Gaines has a long history of training NBA athletes, from former Portland Trailblazer Brandon Roy to Atlanta Hawks All-Star Paul Milsap, and he’s set a goal of helping Butler make it through 82 games without an injury, something Butler has been unable to do for the past two seasons.

Buoyed by their All-Star backcourt of Butler and point guard Derrick Rose, the Chicago Bulls entered each of the past two seasons with dreams of a championship bouncing around in their heads. Each year, injuries have broken those dreams, making hoisting the Larry O’Brien Trophy impossible for the Bulls.

Rose’s lengthy injury history is well-documented. During his seven-year career, the former league MVP has suffered multiple ACL tears, a meniscus tear, hamstring and ankle injuries and (just this week) an orbital fracture. But it’s been Butler’s inability to play 82 games that may have hurt the Bulls’ recent championship aspirations the most.

After being selected by the Bulls with the 30th pick in the 2011 NBA Draft, Butler has played a full season just once in his four years in Chicago—although as a rookie, that was due to his coach’s decision not to play him in every game. During the 2013-2014 season, Butler dealt with turf toe, a nagging injury that caused him to miss several weeks. The Bulls were 6-3 when Butler went down. They promptly lost the next four games. When Butler returned, the Bulls sat at 8-12. Their slow start pushed them behind Indiana in the Central Division, causing them to fall to the fourth seed in the East and bow out to the Washington Wizards in the first round of the Playoffs.

Ahead of the 2014-2015 season, Butler injured his thumb in a pre-season game, causing him to miss the Bulls’ first two regular-season games. Later, in March, he sprained his elbow, sidelining him for 11 more games. Again, the Bulls’ record slipped during Butler’s absence, allowing the once-struggling Cleveland Cavaliers to surge past them in the Central standings and giving the Cavs home court advantage in their Eastern Conference Semifinals matchup, which the Cavs ultimately won.

Before he sets his sights on the Playoffs and another run at the NBA Finals in 2016, Butler simply wants to stay healthy for a full season, like he did during his sophomore year, the 2012-2013 NBA season, when he was still a fairly raw basketball player.

“One of the main goals this off-season is to maintain my health for a whole year so I can help my team win as many games as possible,” Butler says. “But it feels great that I can go in 100 percent every day and get better.”

With His Career Marred By Injuries, Jimmy Butler Dedicated His Off-season to Staying Healthy

Born in Tomball, Texas, Butler was raised without a father (he left when Jimmy was young) or a place to call home. His mother kicked him out of the house when he was 13 years old. He hopped around from home to home, moving in with a childhood friend for awhile before finally settling in with Jordan Leslie, a freshman whom he met at a summer basketball camp when Butler was beginning his senior year.

### EXTRACTED ENTRIES
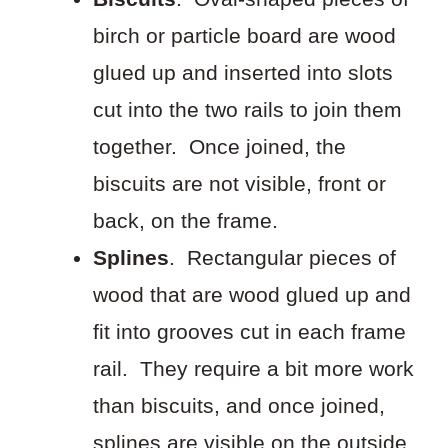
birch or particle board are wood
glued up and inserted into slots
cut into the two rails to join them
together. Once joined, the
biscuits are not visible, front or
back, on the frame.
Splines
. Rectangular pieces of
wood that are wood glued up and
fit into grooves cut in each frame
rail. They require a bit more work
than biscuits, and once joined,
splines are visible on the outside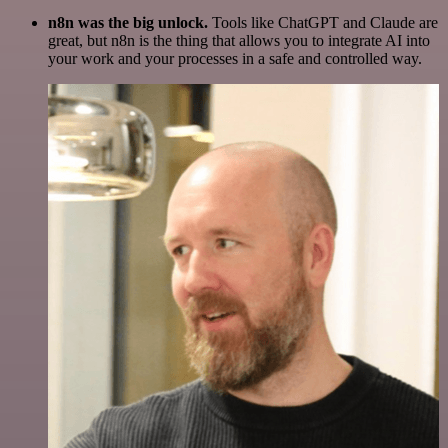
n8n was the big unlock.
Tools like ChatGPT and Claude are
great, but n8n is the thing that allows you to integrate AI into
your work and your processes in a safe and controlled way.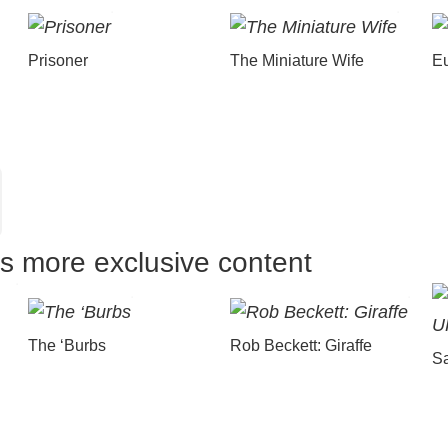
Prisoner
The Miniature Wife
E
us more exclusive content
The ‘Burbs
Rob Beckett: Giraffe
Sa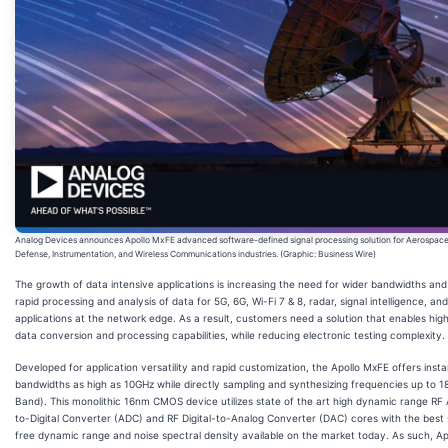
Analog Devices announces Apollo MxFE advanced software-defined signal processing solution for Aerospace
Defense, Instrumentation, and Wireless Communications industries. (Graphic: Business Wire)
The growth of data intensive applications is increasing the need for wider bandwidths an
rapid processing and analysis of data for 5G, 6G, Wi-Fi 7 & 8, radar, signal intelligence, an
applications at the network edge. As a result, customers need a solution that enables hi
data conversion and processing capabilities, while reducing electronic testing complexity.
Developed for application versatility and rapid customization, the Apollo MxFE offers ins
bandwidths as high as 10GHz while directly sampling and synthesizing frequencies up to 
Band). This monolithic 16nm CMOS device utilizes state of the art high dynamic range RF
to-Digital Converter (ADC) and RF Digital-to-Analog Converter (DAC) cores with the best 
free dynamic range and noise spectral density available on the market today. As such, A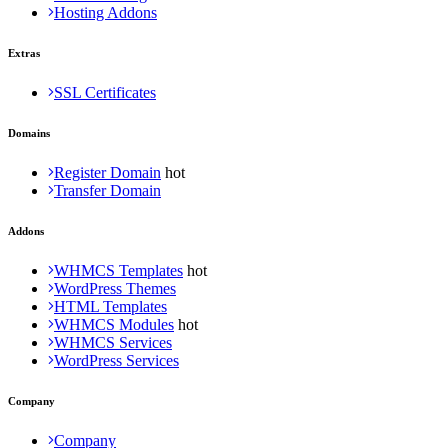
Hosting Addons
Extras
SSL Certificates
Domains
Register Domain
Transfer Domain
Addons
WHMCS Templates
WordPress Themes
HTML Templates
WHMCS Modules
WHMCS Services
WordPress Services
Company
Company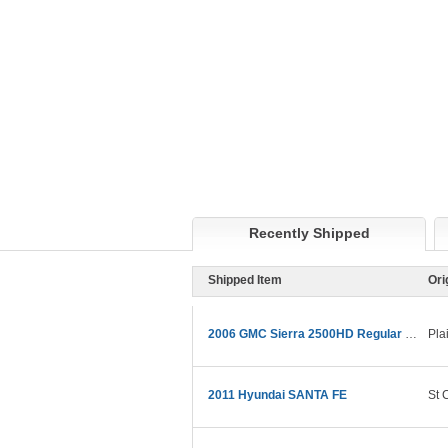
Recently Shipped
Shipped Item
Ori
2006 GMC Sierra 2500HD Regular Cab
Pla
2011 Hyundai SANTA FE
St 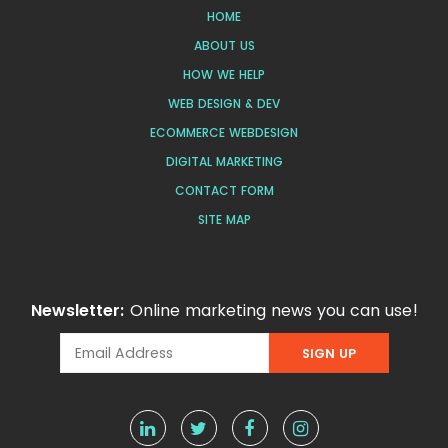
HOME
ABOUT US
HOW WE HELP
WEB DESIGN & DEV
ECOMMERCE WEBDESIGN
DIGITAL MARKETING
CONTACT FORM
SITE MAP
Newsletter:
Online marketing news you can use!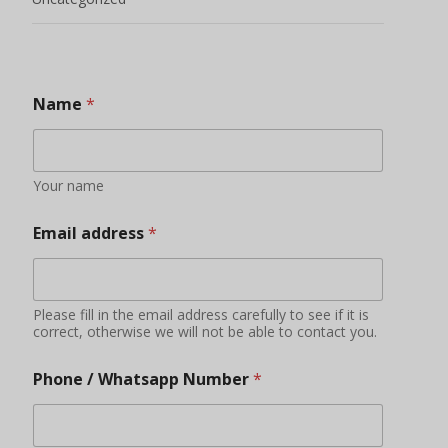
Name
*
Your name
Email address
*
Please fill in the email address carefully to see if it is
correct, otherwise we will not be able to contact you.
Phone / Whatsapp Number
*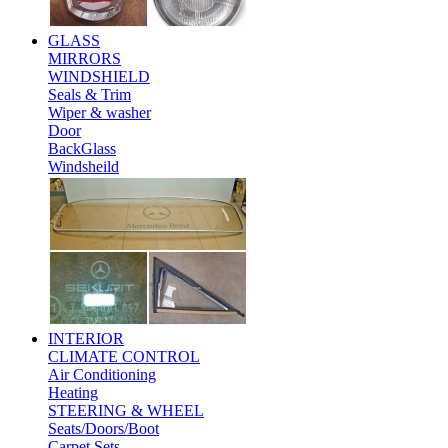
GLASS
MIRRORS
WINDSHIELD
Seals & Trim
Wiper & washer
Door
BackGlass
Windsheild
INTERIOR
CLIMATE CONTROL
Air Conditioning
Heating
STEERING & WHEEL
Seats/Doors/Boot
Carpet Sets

### WHAT IS NEEDED
Answer these questions from the text on Jimmy Butler's injuries:
1. With which pick, and in which draft, did the Bulls select Butler?
2. What injury made Butler miss the Bulls' first two regular-season games of the 2014-2015 season?
3. How old was Butler when his mother kicked him out of the house?

### REPLY TO THE TASK
1. The 30th pick in the 2011 NBA Draft.
2. A thumb injury from a pre-season game.
3. He was 13 years old.